*Your objective*:
Go through the material below and count the lines containing the word "points". Give that number by itself.

### Data shown ###

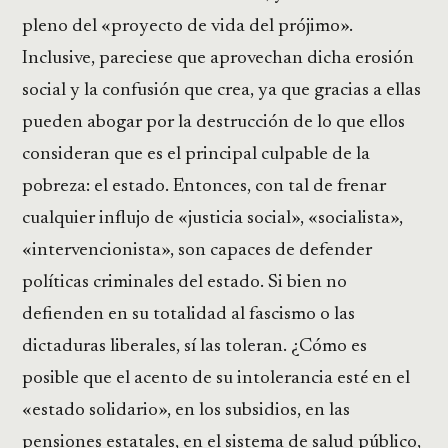
pleno del «proyecto de vida del prójimo».
Inclusive, pareciese que aprovechan dicha erosión
social y la confusión que crea, ya que gracias a ellas
pueden abogar por la destrucción de lo que ellos
consideran que es el principal culpable de la
pobreza: el estado. Entonces, con tal de frenar
cualquier influjo de «justicia social», «socialista»,
«intervencionista», son capaces de defender
políticas criminales del estado. Si bien no
defienden en su totalidad al fascismo o las
dictaduras liberales, sí las toleran. ¿Cómo es
posible que el acento de su intolerancia esté en el
«estado solidario», en los subsidios, en las
pensiones estatales, en el sistema de salud público,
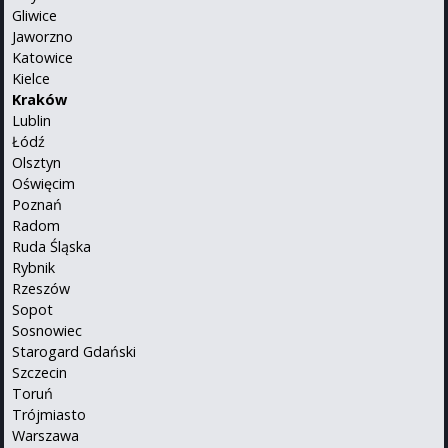
Gliwice
Jaworzno
Katowice
Kielce
Kraków
Lublin
Łódź
Olsztyn
Oświęcim
Poznań
Radom
Ruda Śląska
Rybnik
Rzeszów
Sopot
Sosnowiec
Starogard Gdański
Szczecin
Toruń
Trójmiasto
Warszawa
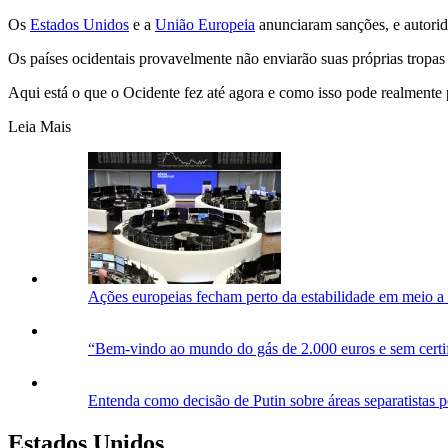
Os
Estados Unidos
e a
União Europeia
anunciaram sanções, e autorid
Os países ocidentais provavelmente não enviarão suas próprias tropas
Aqui está o que o Ocidente fez até agora e como isso pode realmente 
Leia Mais
Ações europeias fecham perto da estabilidade em meio a
“Bem-vindo ao mundo do gás de 2.000 euros e sem certif
Entenda como decisão de Putin sobre áreas separatistas 
Estados Unidos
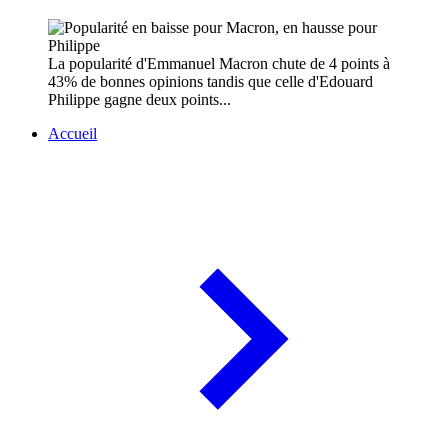
La popularité d'Emmanuel Macron chute de 4 points à
43% de bonnes opinions tandis que celle d'Edouard
Philippe gagne deux points...
Accueil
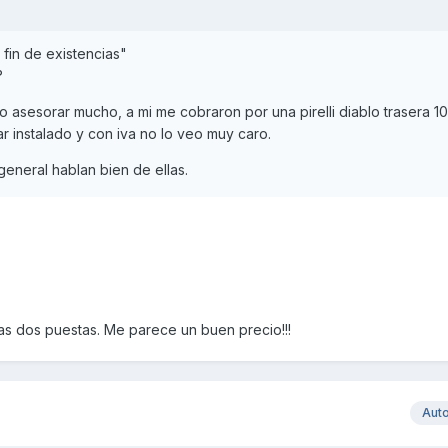
o fin de existencias"
?
 asesorar mucho, a mi me cobraron por una pirelli diablo trasera 1
ar instalado y con iva no lo veo muy caro.
general hablan bien de ellas.
as dos puestas. Me parece un buen precio!!!
Aut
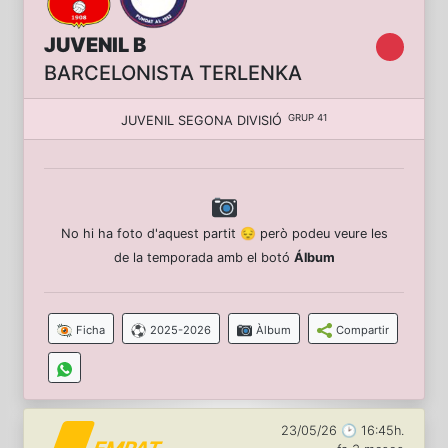
JUVENIL B
BARCELONISTA TERLENKA
GRUP 41
JUVENIL SEGONA DIVISIÓ
No hi ha foto d'aquest partit 😔 però podeu veure les
de la temporada amb el botó
Álbum
Ficha
2025-2026
Àlbum
Compartir
23/05/26 🕑 16:45h.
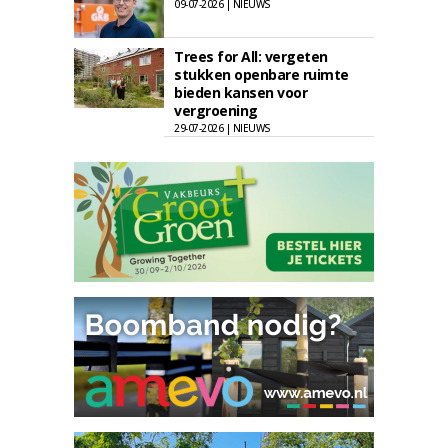
09-07-2026 | NIEUWS
Trees for All: vergeten
stukken openbare ruimte
bieden kansen voor
vergroening
29-07-2026 | NIEUWS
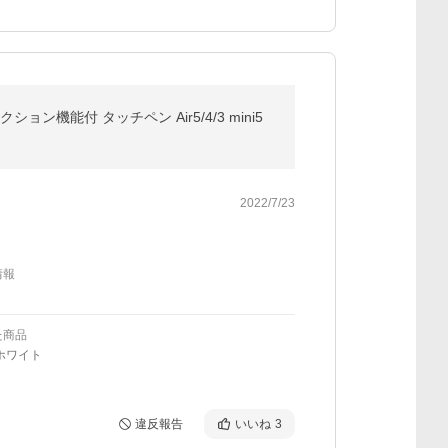
ジェクション機能付 タッチペン Air5/4/3 mini5
2022/7/23
情報
た商品
ホワイト
違反報告
いいね
3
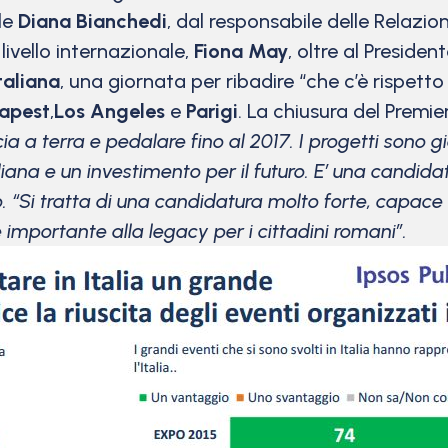
ale
Diana Bianchedi
, dal responsabile delle Relazion
 livello internazionale,
Fiona May
, oltre al Presiden
taliana
, una giornata per ribadire “che c’è rispett
apest
,
Los Angeles
e
Parigi
. La chiusura del Premie
a a terra e pedalare fino al 2017. I progetti sono g
liana e un investimento per il futuro. E’ una candidat
. “Si tratta di una candidatura molto forte, capac
 importante alla legacy per i cittadini romani”.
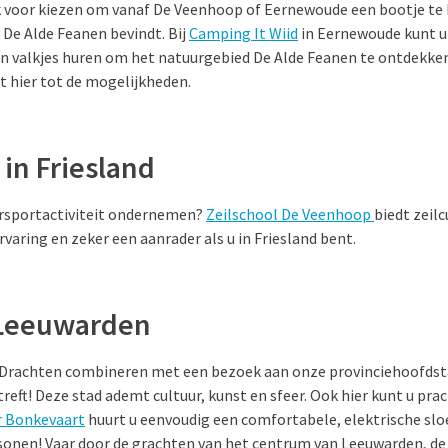
ok voor kiezen om vanaf De Veenhoop of Eernewoude een bootje te 
k De Alde Feanen bevindt. Bij
Camping It Wiid
in Eernewoude kunt u
 valkjes huren om het natuurgebied De Alde Feanen te ontdekken
t hier tot de mogelijkheden.
 in Friesland
ersportactiviteit ondernemen?
Zeilschool De Veenhoop
biedt zeil
rvaring en zeker een aanrader als u in Friesland bent.
 Leeuwarden
n Drachten combineren met een bezoek aan onze provinciehoofds
reft! Deze stad ademt cultuur, kunst en sfeer. Ook hier kunt u pr
 Bonkevaart
huurt u eenvoudig een comfortabele, elektrische slo
sonen! Vaar door de grachten van het centrum van Leeuwarden, 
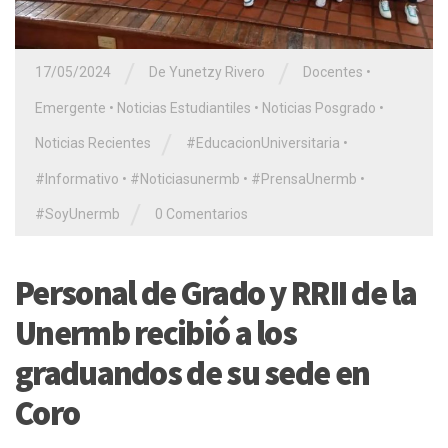
/
/
17/05/2024
De Yunetzy Rivero
Docentes
•
Emergente
•
Noticias Estudiantiles
•
Noticias Posgrado
•
/
Noticias Recientes
#EducacionUniversitaria
•
#Informativo
•
#Noticiasunermb
•
#PrensaUnermb
•
/
#SoyUnermb
0 Comentarios
Personal de Grado y RRII de la
Unermb recibió a los
graduandos de su sede en
Coro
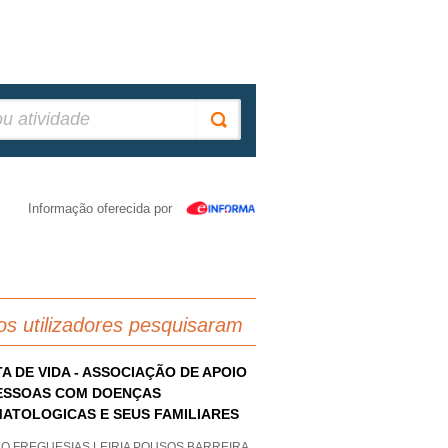
Informação oferecida por
os utilizadores pesquisaram
A DE VIDA - ASSOCIAÇÃO DE APOIO
ESSOAS COM DOENÇAS
ATOLOGICAS E SEUS FAMILIARES
AO FREGUESIAS LEIRIA POUSOS BARREIRA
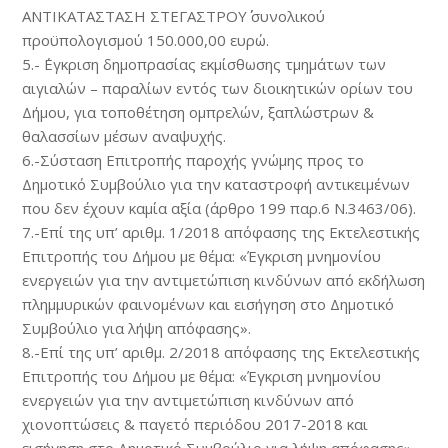
ΑΝΤΙΚΑΤΑΣΤΑΣΗ ΣΤΕΓΑΣΤΡΟΥ΄΄ συνολικού
προϋπολογισμού 150.000,00 ευρώ.
5.- ΄Εγκριση δημοπρασίας εκμίσθωσης τμημάτων των
αιγιαλών – παραλίων εντός των διοικητικών ορίων του
Δήμου, για τοποθέτηση ομπρελών, ξαπλώστρων &
θαλασσίων μέσων αναψυχής.
6.-Σύσταση Επιτροπής παροχής γνώμης προς το
Δημοτικό Συμβούλιο για την καταστροφή αντικειμένων
που δεν έχουν καμία αξία (άρθρο 199 παρ.6 Ν.3463/06).
7.-Επί της υπ’ αριθμ. 1/2018 απόφασης της Εκτελεστικής
Επιτροπής του Δήμου με θέμα: «Έγκριση μνημονίου
ενεργειών για την αντιμετώπιση κινδύνων από εκδήλωση
πλημμυρικών φαινομένων και εισήγηση στο Δημοτικό
Συμβούλιο για λήψη απόφασης».
8.-Επί της υπ’ αριθμ. 2/2018 απόφασης της Εκτελεστικής
Επιτροπής του Δήμου με θέμα: «Έγκριση μνημονίου
ενεργειών για την αντιμετώπιση κινδύνων από
χιονοπτώσεις & παγετό περιόδου 2017-2018 και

###

*Completed exercise*:
2